Inlet N₂ Pressure Range
      
20–150 bar (300–2 175 psi)
    
    

      
Max Outlet N₂ Pressure
      
300 bar (4 350 psi)
    
    

      
Displacement per Cycle
      
1.2 in³ (≈19.6 mL)
    
    

      
Max Cycle Rate
      
60 cycles/min
    
    

      
Weight
      
27 lb (12.2 kg)
    
    

      
Frame Dimensions (L×W×H)
      
750 × 450 × 540 mm
    
    

      
Gas Connection
      
Interchangeable 3/8″ SAE or 1/4″ H/P
    
    

      
Material
      
Stainless-steel booster; MS frame
    
    

      
Control Elements
      
Festo filter, regulator, ball valves
    
  


Operating Overview
7. Setup & Pre-Check: Connect shop-air/nitrogen supply (6,000 psi), verify regulator setpoints, purge lines at 3 SCFH for 30 s.
8. UUT Installation: Mount component inside chamber; attach port adaptors; tighten quick-release clamps.
9. High-Pressure Test: Isolate purge; pressurize to 4,000 psi at 200 psi/min to minimize thermal effects, hold for 10 min, monitor gauge drift (<1% drop allowed).
10. Low-Pressure Test: Vent chamber; reset regulator; pressurize to 50 psi, hold for 5 min, check no audible or gauge-indicated leakage.
11. Leak Localization: Introduce a helium tracer (1% by volume) and sweep chamber exterior with a sniff probe via the rotameter line.

Maintenance Guidelines
- Daily: Inspect hoses/fittings for wear; verify regulator knob operation; check relief-valve functionality.
- Weekly: Perform calibration drift check against master gauge; clean chamber interior and seals with oxygen-compatible solvent per ASTM G93.
- Annual: Full gauge and regulator recalibration; replace O-rings and burst-discs; verify rotameter float zero.
- Safety Note: Never introduce lubricants or oils in oxygen circuits.

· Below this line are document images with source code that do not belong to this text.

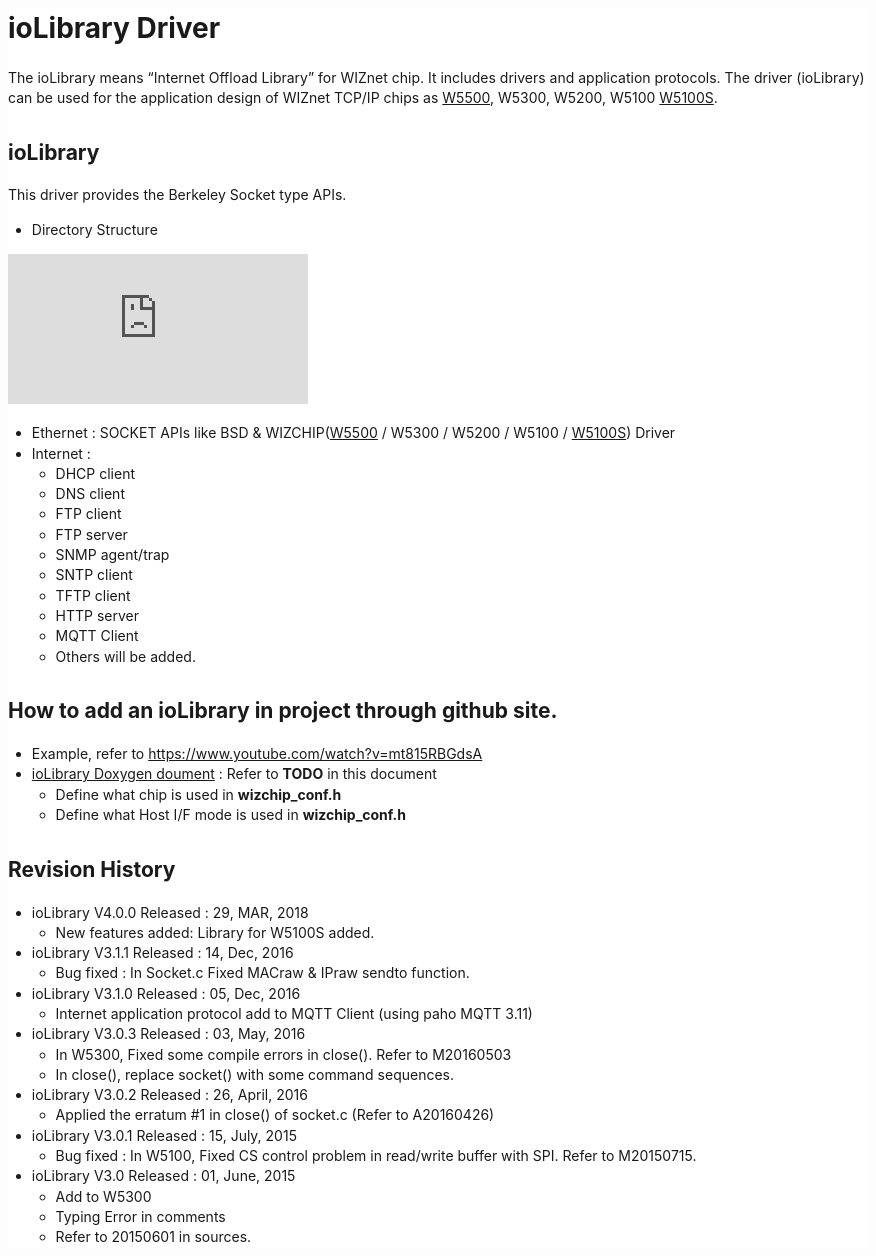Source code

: # ioLibrary Driver
The ioLibrary means “Internet Offload Library” for WIZnet chip. It includes drivers and application protocols.
The driver (ioLibrary) can be used for the application design of WIZnet TCP/IP chips as [W5500](http://wizwiki.net/wiki/doku.php?id=products:w5500:start), W5300, W5200, W5100 [W5100S](http://wizwiki.net/wiki/doku.php?id=products:w5100s:start).

## ioLibrary
This driver provides the Berkeley Socket type APIs.
- Directory Structure

![ioLibrary](http://wizwiki.net/wiki/lib/exe/fetch.php?media=products:w5500:iolibrary_bsd.jpg "ioLibrary")

- Ethernet : SOCKET APIs like BSD & WIZCHIP([W5500](http://wizwiki.net/wiki/doku.php?id=products:w5500:start) / W5300 /  W5200 / W5100 / [W5100S](http://wizwiki.net/wiki/doku.php?id=products:w5100s:start)) Driver
- Internet :
  - DHCP client
  - DNS client
  - FTP client
  - FTP server
  - SNMP agent/trap
  - SNTP client
  - TFTP client
  - HTTP server
  - MQTT Client
  - Others will be added.

## How to add an ioLibrary in project through github site.
  - Example, refer to https://www.youtube.com/watch?v=mt815RBGdsA
  - [ioLibrary Doxygen doument](https://github.com/Wiznet/ioLibrary_Driver/blob/master/Ethernet/Socket_APIs_V3.0.3.chm) : Refer to **TODO** in this document
    - Define what chip is used in **wizchip_conf.h**
    - Define what Host I/F mode is used in **wizchip_conf.h**

## Revision History
  * ioLibrary V4.0.0 Released : 29, MAR, 2018
    * New features added: Library for W5100S added.
  * ioLibrary V3.1.1 Released : 14, Dec, 2016
    * Bug fixed : In Socket.c Fixed MACraw & IPraw sendto function.
  * ioLibrary V3.1.0 Released : 05, Dec, 2016
    * Internet application protocol add to MQTT Client (using paho MQTT 3.11)
  * ioLibrary V3.0.3 Released : 03, May, 2016
    * In W5300, Fixed some compile errors in close(). Refer to M20160503
    * In close(), replace socket() with some command sequences.
  * ioLibrary V3.0.2 Released : 26, April, 2016
    * Applied the erratum #1 in close() of socket.c (Refer to A20160426)
  * ioLibrary V3.0.1 Released : 15, July, 2015
    * Bug fixed : In W5100, Fixed CS control problem in read/write buffer with SPI. Refer to M20150715.
  * ioLibrary V3.0 Released : 01, June, 2015
    * Add to W5300
    * Typing Error in comments
    * Refer to 20150601 in sources.
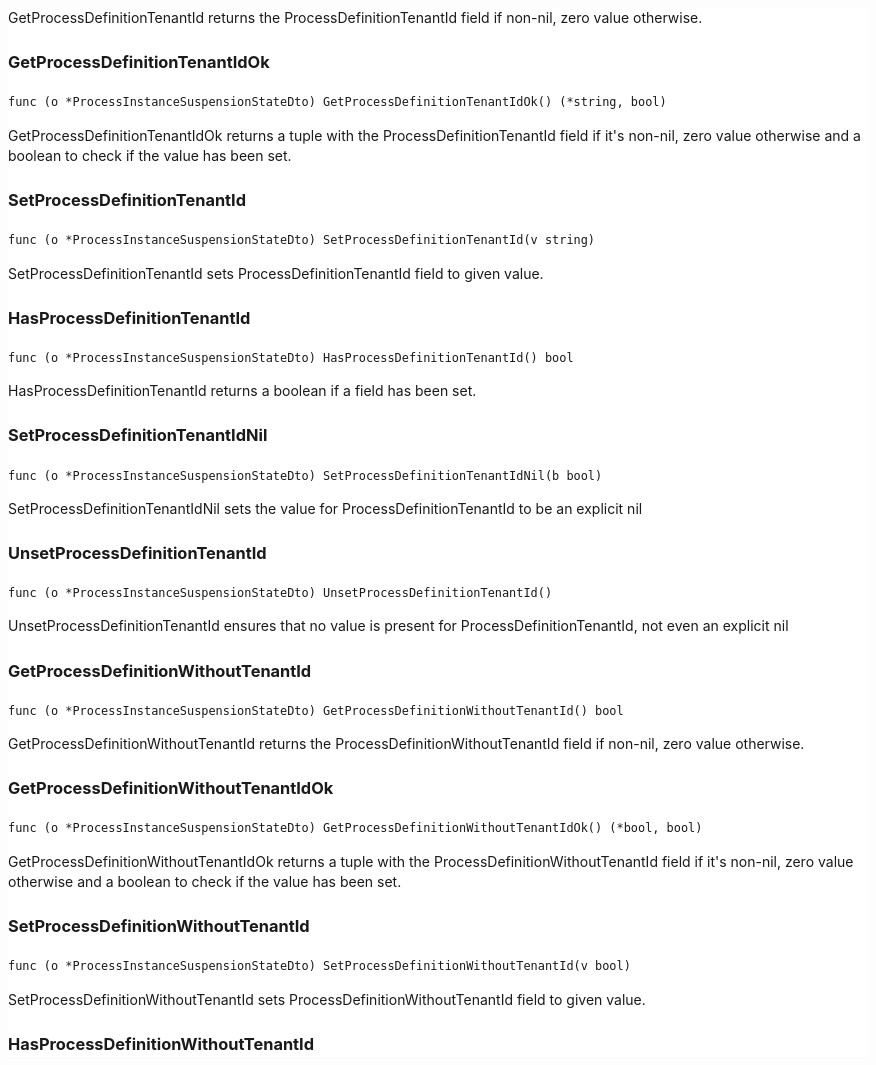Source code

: GetProcessDefinitionTenantId returns the ProcessDefinitionTenantId field if non-nil, zero value otherwise.

### GetProcessDefinitionTenantIdOk

`func (o *ProcessInstanceSuspensionStateDto) GetProcessDefinitionTenantIdOk() (*string, bool)`

GetProcessDefinitionTenantIdOk returns a tuple with the ProcessDefinitionTenantId field if it's non-nil, zero value otherwise
and a boolean to check if the value has been set.

### SetProcessDefinitionTenantId

`func (o *ProcessInstanceSuspensionStateDto) SetProcessDefinitionTenantId(v string)`

SetProcessDefinitionTenantId sets ProcessDefinitionTenantId field to given value.

### HasProcessDefinitionTenantId

`func (o *ProcessInstanceSuspensionStateDto) HasProcessDefinitionTenantId() bool`

HasProcessDefinitionTenantId returns a boolean if a field has been set.

### SetProcessDefinitionTenantIdNil

`func (o *ProcessInstanceSuspensionStateDto) SetProcessDefinitionTenantIdNil(b bool)`

 SetProcessDefinitionTenantIdNil sets the value for ProcessDefinitionTenantId to be an explicit nil

### UnsetProcessDefinitionTenantId
`func (o *ProcessInstanceSuspensionStateDto) UnsetProcessDefinitionTenantId()`

UnsetProcessDefinitionTenantId ensures that no value is present for ProcessDefinitionTenantId, not even an explicit nil
### GetProcessDefinitionWithoutTenantId

`func (o *ProcessInstanceSuspensionStateDto) GetProcessDefinitionWithoutTenantId() bool`

GetProcessDefinitionWithoutTenantId returns the ProcessDefinitionWithoutTenantId field if non-nil, zero value otherwise.

### GetProcessDefinitionWithoutTenantIdOk

`func (o *ProcessInstanceSuspensionStateDto) GetProcessDefinitionWithoutTenantIdOk() (*bool, bool)`

GetProcessDefinitionWithoutTenantIdOk returns a tuple with the ProcessDefinitionWithoutTenantId field if it's non-nil, zero value otherwise
and a boolean to check if the value has been set.

### SetProcessDefinitionWithoutTenantId

`func (o *ProcessInstanceSuspensionStateDto) SetProcessDefinitionWithoutTenantId(v bool)`

SetProcessDefinitionWithoutTenantId sets ProcessDefinitionWithoutTenantId field to given value.

### HasProcessDefinitionWithoutTenantId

Always bleed residual pressure through dedicated vents before opening the chamber.

Conclusion
With its rigorous adherence to aerospace leak-test standards, dual-range capability, and user-centric design, the KU-7 Oxygen Tester (Model A1580) stands as a cornerstone tool for maintenance, quality assurance, and R&D in oxygen-handling systems. Its portability, high-
sensitivity detection, and modular instrumentation make it uniquely suited to keep critical life-support and propulsion subsystems safe, compliant, and mission-ready.